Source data
════

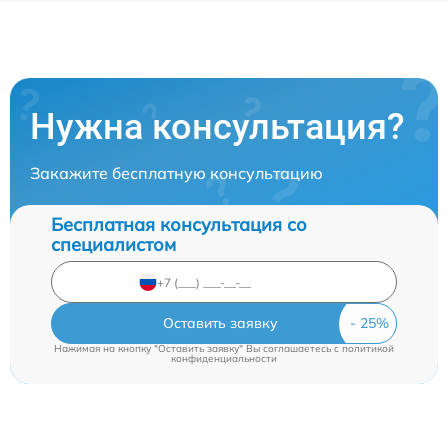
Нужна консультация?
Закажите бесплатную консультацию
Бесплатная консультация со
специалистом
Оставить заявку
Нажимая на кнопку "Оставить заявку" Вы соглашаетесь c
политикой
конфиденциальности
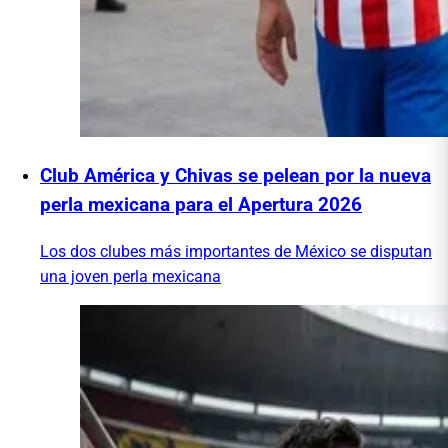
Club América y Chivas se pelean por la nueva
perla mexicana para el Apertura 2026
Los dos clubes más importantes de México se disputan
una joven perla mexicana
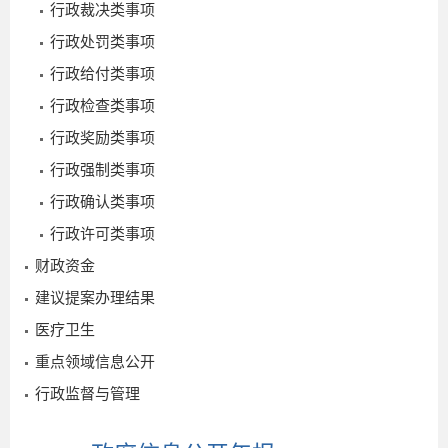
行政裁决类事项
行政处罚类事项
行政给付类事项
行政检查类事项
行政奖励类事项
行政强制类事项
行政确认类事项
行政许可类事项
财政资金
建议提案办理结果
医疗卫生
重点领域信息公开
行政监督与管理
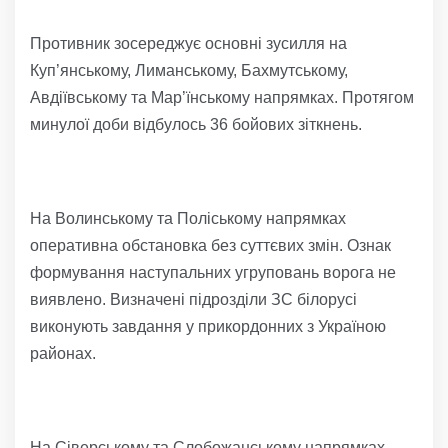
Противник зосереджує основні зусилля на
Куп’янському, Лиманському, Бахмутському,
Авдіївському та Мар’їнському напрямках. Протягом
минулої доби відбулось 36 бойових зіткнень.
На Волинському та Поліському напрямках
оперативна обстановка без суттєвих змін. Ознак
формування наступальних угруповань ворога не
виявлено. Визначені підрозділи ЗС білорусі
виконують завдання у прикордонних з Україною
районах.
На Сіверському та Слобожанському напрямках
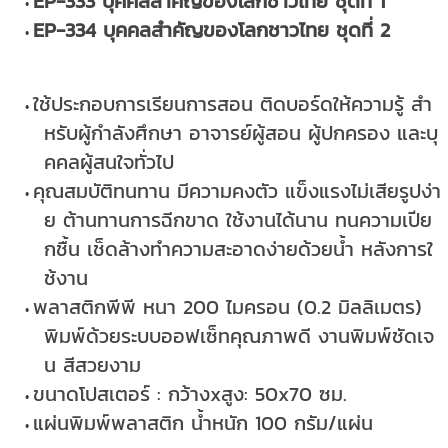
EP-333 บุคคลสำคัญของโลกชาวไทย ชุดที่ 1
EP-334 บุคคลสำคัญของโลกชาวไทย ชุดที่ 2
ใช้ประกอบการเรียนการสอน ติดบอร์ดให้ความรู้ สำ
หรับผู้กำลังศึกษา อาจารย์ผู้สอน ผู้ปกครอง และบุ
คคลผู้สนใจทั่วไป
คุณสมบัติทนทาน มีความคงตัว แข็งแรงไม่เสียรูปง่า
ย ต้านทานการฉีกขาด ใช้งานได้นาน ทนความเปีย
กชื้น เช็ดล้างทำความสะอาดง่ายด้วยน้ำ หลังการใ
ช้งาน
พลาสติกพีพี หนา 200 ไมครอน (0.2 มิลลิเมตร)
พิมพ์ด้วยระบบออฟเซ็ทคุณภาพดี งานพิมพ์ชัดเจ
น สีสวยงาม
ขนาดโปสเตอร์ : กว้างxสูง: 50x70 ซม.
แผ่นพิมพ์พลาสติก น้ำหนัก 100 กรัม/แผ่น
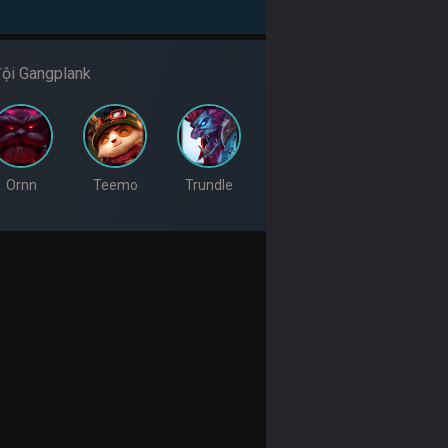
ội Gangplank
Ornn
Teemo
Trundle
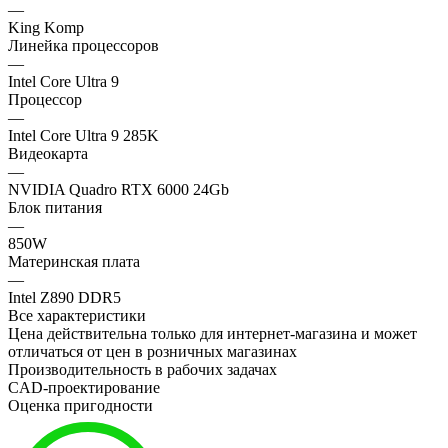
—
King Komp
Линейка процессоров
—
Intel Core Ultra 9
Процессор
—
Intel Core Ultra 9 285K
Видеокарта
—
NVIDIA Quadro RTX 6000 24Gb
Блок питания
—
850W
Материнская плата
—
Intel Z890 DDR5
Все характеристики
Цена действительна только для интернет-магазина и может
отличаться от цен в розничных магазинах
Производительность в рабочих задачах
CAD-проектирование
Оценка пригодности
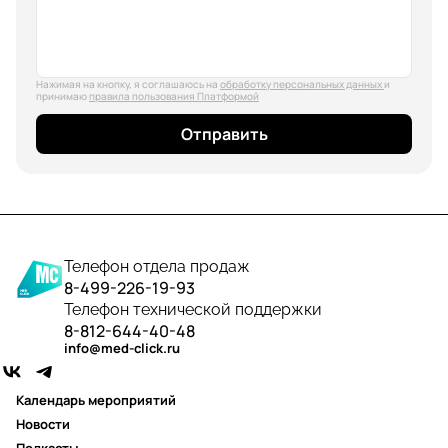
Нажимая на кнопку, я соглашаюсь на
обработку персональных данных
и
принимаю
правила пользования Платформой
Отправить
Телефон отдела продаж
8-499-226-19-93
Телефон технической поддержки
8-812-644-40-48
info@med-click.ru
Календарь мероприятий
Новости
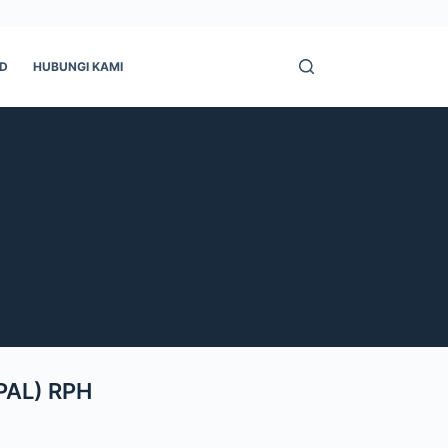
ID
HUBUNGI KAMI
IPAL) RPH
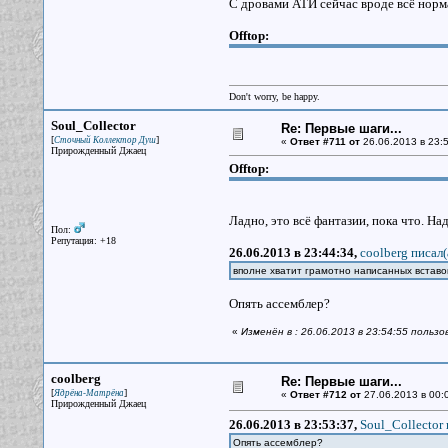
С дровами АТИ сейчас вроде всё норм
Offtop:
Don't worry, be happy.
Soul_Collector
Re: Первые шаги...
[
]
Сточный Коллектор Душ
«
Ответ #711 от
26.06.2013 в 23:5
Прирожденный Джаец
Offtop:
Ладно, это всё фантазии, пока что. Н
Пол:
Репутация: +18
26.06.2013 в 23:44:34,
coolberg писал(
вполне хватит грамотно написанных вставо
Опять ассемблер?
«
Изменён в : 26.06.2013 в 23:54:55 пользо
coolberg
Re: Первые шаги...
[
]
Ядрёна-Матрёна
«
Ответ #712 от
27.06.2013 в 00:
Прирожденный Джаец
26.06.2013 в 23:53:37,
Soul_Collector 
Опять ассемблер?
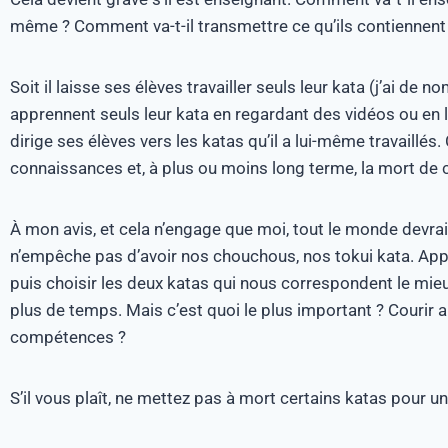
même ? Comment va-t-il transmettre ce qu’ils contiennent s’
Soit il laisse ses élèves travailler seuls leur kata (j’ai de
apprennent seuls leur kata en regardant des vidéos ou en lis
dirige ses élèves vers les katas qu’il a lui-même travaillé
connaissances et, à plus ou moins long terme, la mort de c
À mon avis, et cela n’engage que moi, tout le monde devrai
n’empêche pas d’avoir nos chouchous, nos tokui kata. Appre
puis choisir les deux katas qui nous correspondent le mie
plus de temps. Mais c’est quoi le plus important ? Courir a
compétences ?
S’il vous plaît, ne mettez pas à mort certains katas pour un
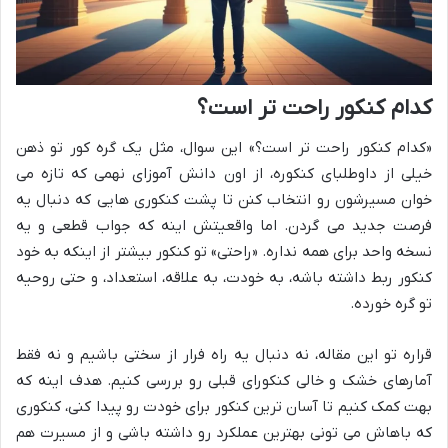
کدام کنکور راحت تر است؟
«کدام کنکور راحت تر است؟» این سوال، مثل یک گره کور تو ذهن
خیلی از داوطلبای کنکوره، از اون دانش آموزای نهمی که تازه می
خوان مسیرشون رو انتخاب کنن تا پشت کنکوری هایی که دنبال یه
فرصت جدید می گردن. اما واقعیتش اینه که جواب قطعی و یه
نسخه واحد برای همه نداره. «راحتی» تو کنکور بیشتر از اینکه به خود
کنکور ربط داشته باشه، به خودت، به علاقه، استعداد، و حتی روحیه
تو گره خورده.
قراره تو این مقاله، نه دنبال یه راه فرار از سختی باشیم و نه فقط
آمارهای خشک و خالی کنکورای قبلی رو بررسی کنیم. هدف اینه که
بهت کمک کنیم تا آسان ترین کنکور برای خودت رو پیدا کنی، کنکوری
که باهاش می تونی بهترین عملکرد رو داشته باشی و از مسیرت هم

════

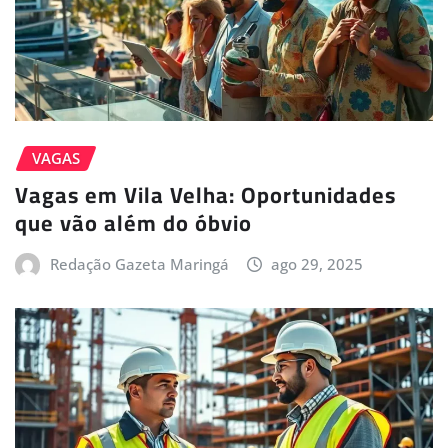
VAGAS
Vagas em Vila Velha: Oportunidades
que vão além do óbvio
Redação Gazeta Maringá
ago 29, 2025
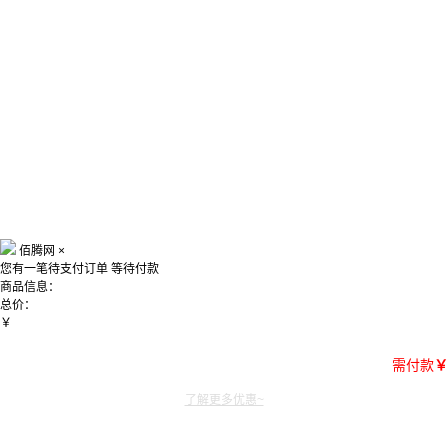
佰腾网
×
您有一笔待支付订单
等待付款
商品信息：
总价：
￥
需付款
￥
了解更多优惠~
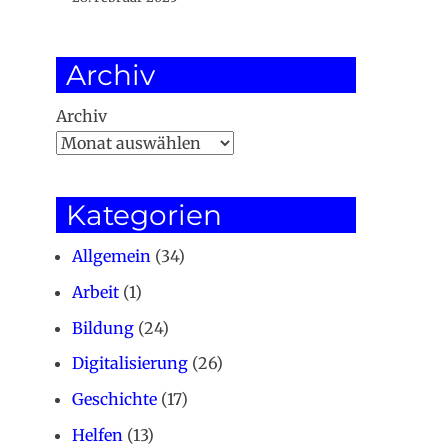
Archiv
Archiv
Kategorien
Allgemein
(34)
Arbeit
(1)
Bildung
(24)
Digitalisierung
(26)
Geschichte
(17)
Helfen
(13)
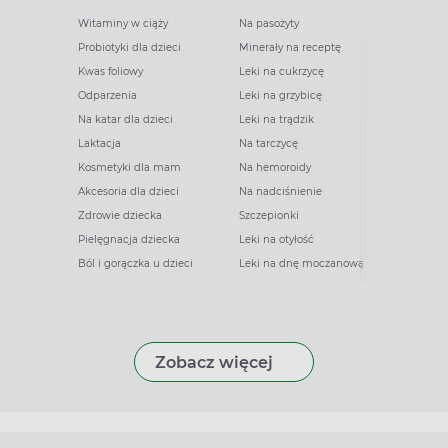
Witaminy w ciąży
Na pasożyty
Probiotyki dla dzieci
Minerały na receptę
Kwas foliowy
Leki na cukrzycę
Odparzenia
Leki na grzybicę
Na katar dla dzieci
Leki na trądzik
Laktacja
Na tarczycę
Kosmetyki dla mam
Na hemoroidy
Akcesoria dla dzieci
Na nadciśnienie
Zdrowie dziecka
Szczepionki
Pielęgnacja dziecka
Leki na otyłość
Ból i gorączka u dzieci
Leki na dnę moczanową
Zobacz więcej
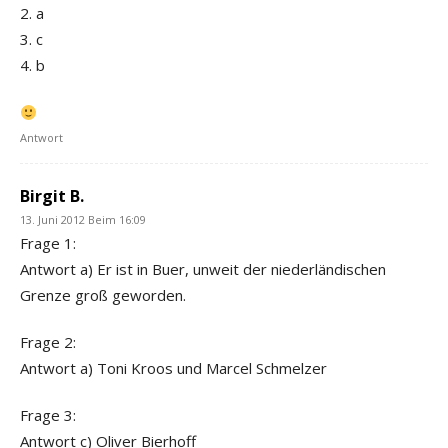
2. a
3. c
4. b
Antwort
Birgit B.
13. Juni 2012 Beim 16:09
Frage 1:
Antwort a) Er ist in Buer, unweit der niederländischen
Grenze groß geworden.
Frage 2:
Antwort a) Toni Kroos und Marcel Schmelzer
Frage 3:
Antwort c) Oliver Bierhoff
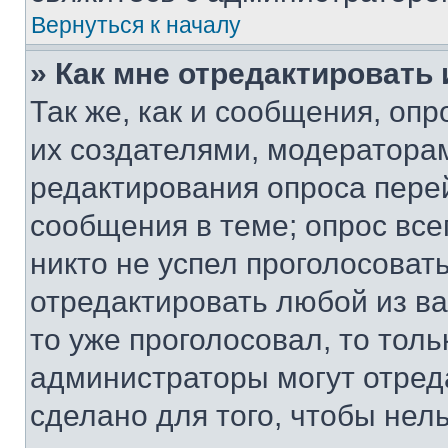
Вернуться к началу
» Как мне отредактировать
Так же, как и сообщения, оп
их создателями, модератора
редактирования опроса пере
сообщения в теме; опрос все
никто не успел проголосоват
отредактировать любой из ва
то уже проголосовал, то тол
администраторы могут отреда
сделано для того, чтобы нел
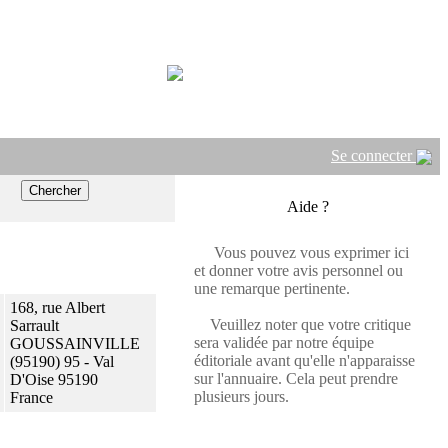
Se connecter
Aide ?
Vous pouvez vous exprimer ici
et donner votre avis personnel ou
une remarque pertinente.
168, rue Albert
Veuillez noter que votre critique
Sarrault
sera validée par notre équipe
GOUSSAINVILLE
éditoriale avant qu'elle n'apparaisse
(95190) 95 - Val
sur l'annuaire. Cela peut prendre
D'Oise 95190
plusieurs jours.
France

════

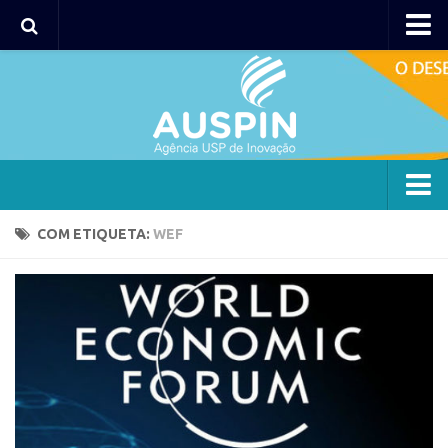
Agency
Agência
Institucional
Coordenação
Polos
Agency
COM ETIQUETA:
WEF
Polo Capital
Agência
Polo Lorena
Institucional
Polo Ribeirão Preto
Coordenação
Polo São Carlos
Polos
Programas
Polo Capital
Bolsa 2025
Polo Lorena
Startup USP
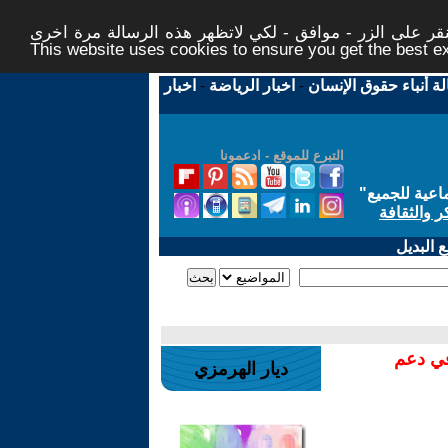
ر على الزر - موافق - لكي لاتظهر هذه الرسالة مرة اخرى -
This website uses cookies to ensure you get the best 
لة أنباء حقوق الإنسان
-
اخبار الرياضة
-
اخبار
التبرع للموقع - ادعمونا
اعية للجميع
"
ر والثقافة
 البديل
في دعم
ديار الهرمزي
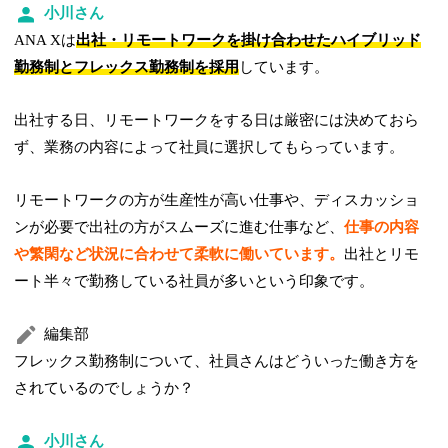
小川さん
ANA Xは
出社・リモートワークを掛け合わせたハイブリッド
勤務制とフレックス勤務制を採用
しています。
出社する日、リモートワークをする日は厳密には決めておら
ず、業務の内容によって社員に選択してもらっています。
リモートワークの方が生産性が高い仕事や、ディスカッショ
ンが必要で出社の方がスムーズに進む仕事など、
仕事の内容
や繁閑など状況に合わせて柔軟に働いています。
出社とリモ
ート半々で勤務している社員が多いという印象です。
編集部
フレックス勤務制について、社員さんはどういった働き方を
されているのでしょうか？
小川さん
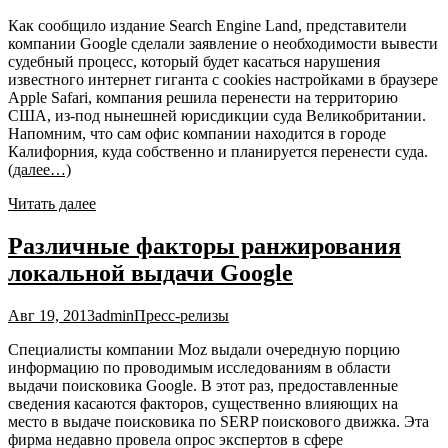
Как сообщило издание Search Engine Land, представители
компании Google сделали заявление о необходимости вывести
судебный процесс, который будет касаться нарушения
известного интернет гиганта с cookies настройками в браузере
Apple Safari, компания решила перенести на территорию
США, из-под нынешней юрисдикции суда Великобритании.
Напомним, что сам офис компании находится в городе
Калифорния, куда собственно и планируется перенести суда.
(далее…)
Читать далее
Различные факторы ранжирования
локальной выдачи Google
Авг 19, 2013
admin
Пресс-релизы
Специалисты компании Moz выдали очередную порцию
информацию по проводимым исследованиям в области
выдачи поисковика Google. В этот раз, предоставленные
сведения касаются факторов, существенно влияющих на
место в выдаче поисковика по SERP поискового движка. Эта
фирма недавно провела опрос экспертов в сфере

════

> Try it
Retype the lines from the one containing "même ? Comment" up to and including the one containing "S’il vous plaît, ne", keeping each exactly as it stands.

> Result of this exercise
même ? Comment va-t-il transmettre ce qu’ils contiennent s’
Soit il laisse ses élèves travailler seuls leur kata (j’ai de
apprennent seuls leur kata en regardant des vidéos ou en lis
dirige ses élèves vers les katas qu’il a lui-même travaillé
connaissances et, à plus ou moins long terme, la mort de c
À mon avis, et cela n’engage que moi, tout le monde devrai
n’empêche pas d’avoir nos chouchous, nos tokui kata. Appre
puis choisir les deux katas qui nous correspondent le mie
plus de temps. Mais c’est quoi le plus important ? Courir a
compétences ?
S’il vous plaît, ne mettez pas à mort certains katas pour un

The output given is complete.